When I get on the road early enough I can take my time and enjoy the side roads to get to the next city. Leaving Zacatecas after breakfast with Cloe, I skipped the main autopista and jumped on highway 54 to ride to Guadalajara in the state of Jalisco. I passed by police and military trucks with soldiers in the back, rifles in their hands. This is the governments response to recent attacks from organized crime in the state and city. I’m glad it doesn’t seem to have drastically affected the city as it’s such an incredible place. This was the most military presence I had seen so far on my route through Mexico. Once I was away from the city I didn’t see any police or military for most of the trip except the time when I blew past a police car parked at a roadside restaurant. Thankfully he must have been paying attention to his food and not my speed. The road would pass through small towns every so often that had the same charm as Zacatecas but much smaller. Villaneuva and a few of the others were also built in the colonial Spanish style.
The further south and east I went the land became lush and green with farms of all kinds, especially maguay farms (the plant that the make mezcal from) dotting the countryside.
About 80km outside of Guadalajara the road makes an impressive ascent into and over the mountains. The temperature climbed too and I had to open the vents on my jacket to keep cool. As long as I was moving it was fine. Coming around a bend in the mountain I was instantly in the middle of Guadalajara’s urban sprawl. Buses, motos, and people everywhere. Some intersections had ten guys, many young teenagers, trying to wash the windows of the cars waiting at the traffic lights. Here’s an advantage of motorcycle travel I didn’t realize till today. No one ever bothers me about cleaning my windshield. Though my visor could certainly have the bugs wiped away.
In Guadalajara I am staying with my friend’s cousin Priscila, her husband Oskar, and their young son. Priscila gave me directions and with only the help of a gas station worker and one phone call I was at their house. Though once again the gas station worker said the road I was looking for was 4km away when in reality it was 12 or 13km.
I spent Friday and Saturday in Guadalajara with Priscila, Oskar, and their son. Oskar showed me around his city on Saturday. The centro of Guadalajara is a nice place to just walk around and see the sights. We went to one neighborhood for breakfast at this neat place called Piggy Back. There were a few things on the menu that I had to try. The first was the traditional Mexican dish, chilaquiles. The other was machaca, a dried and spiced pork or beef that they shred into thin pieces. The food and coffee was delicious and the restaurant had a great atmosphere with good tunes playing on the radio. I could see this place being my breakfast spot if I lived in Guadalajara.
It was a beautiful sunny day in Guadalajara so the sidewalks were busy with families and tourists. The streets are lined with your basic stores, fancy coffee shops and restaurants, along with your traditional barrage of American fast food chains. We walked from one end of the center to the other and took in all the sights. From cathedrals, to the main plaza with old people dancing, to the opera house and market.

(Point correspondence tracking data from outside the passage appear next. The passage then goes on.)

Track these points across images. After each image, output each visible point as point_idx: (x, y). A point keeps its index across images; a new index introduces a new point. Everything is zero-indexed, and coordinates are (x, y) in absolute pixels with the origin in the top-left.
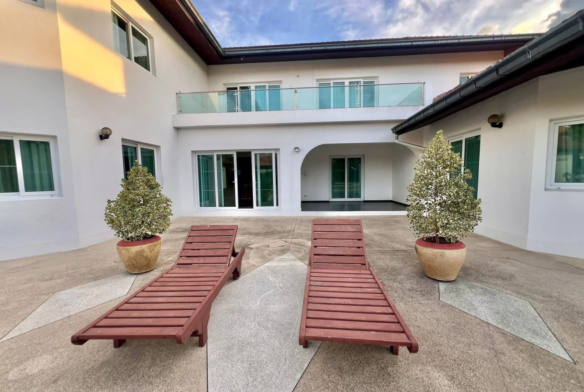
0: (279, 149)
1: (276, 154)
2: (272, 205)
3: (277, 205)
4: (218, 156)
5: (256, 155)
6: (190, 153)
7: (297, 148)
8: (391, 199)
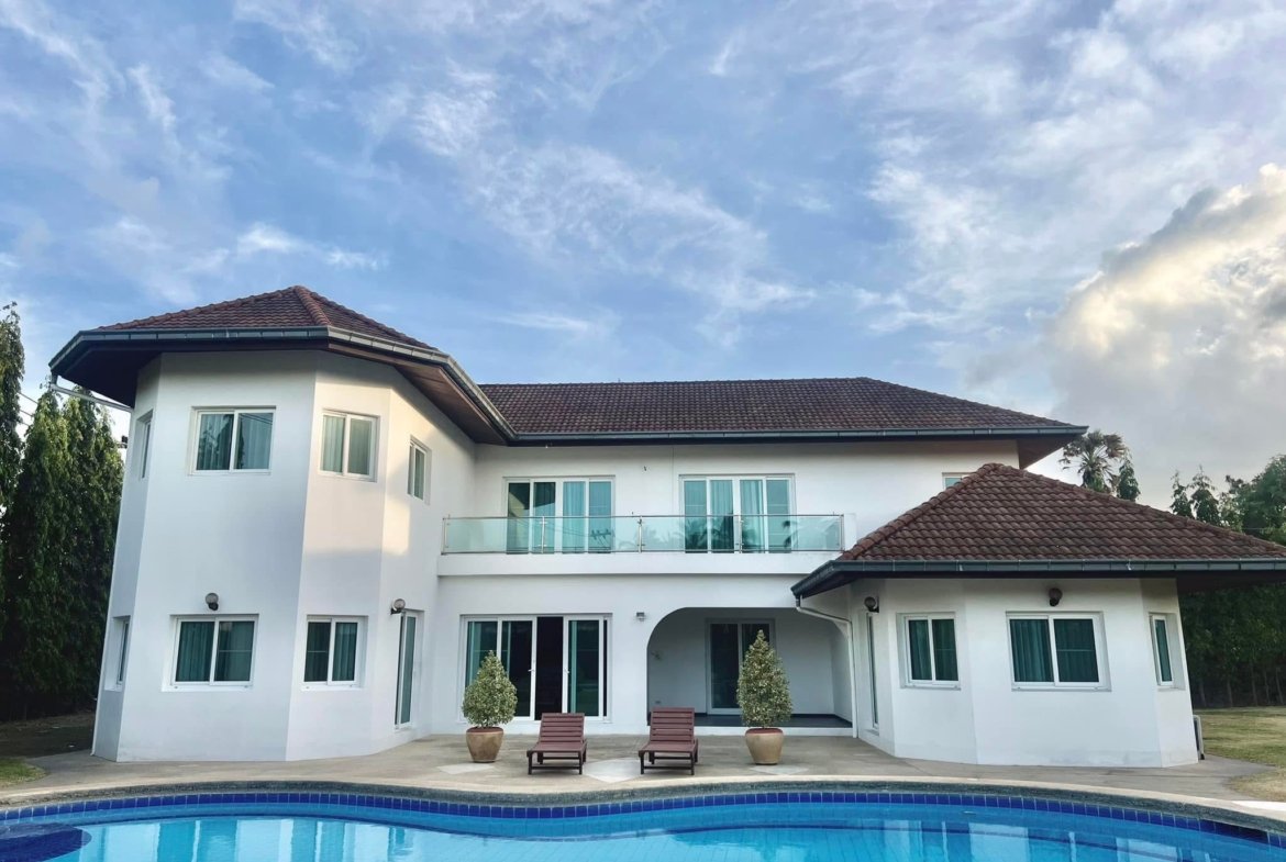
0: (611, 614)
1: (605, 622)
2: (597, 714)
3: (605, 714)
4: (505, 624)
5: (570, 622)
6: (459, 617)
7: (642, 614)
8: (831, 712)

The above photo of the Dance of the little old men is a famous traditional folk dance in Mexico from the state of Michoacán. The dance has been around for hundreds of years. They say the origins of the dance came from when the Spanish arrived in Mexico the people were surprised at how fast they aged. They made a dance mocking them. Though others say it was around before then and is just a fun way to honor old age. Either way it’s entertaining. Typically the dance is performed by kids who dress up with masks and use canes. They walk in circles, hunched over using their canes like they are very old, then jump into a spirited dance, tapping their feet and moving around.
After spending most of the day in the centro of Guadalajara we drove over to the neighboring town of Zapopan. I really liked this small city. It moved at a slower pace than Guadalajara. One of the things Zapopan is known for is at the Zapopan Basilica where the Virgin of Zapopan is. Annually since 1794 on the 12th of October there is a massive parade to honor the virgin Mary. Over 1 million people participate. They participate, they don’t just sit on the side. A procession of 1 million people, many dressed in vary outfits and performing dances. I was just a week late to see this but it sounded fascinating.
Later that day we went to the mall to run some errands. This place was so nice. For those that live in Orange County, this mall in Guadalajara matched or was nicer than South Coast Plaza. While they ran errands I enjoyed a Starbucks iced coffee. Always refreshing. We went to a sushi restaurant where they served “Mexican sushi”. I got a California roll and wasn’t too surprised that the “mexican sushi” was better than the normal rolls. It was so nice to spend 2 nights with them; sharing meals, learning about their lives, and their city. Once again, I’m feeling blessed.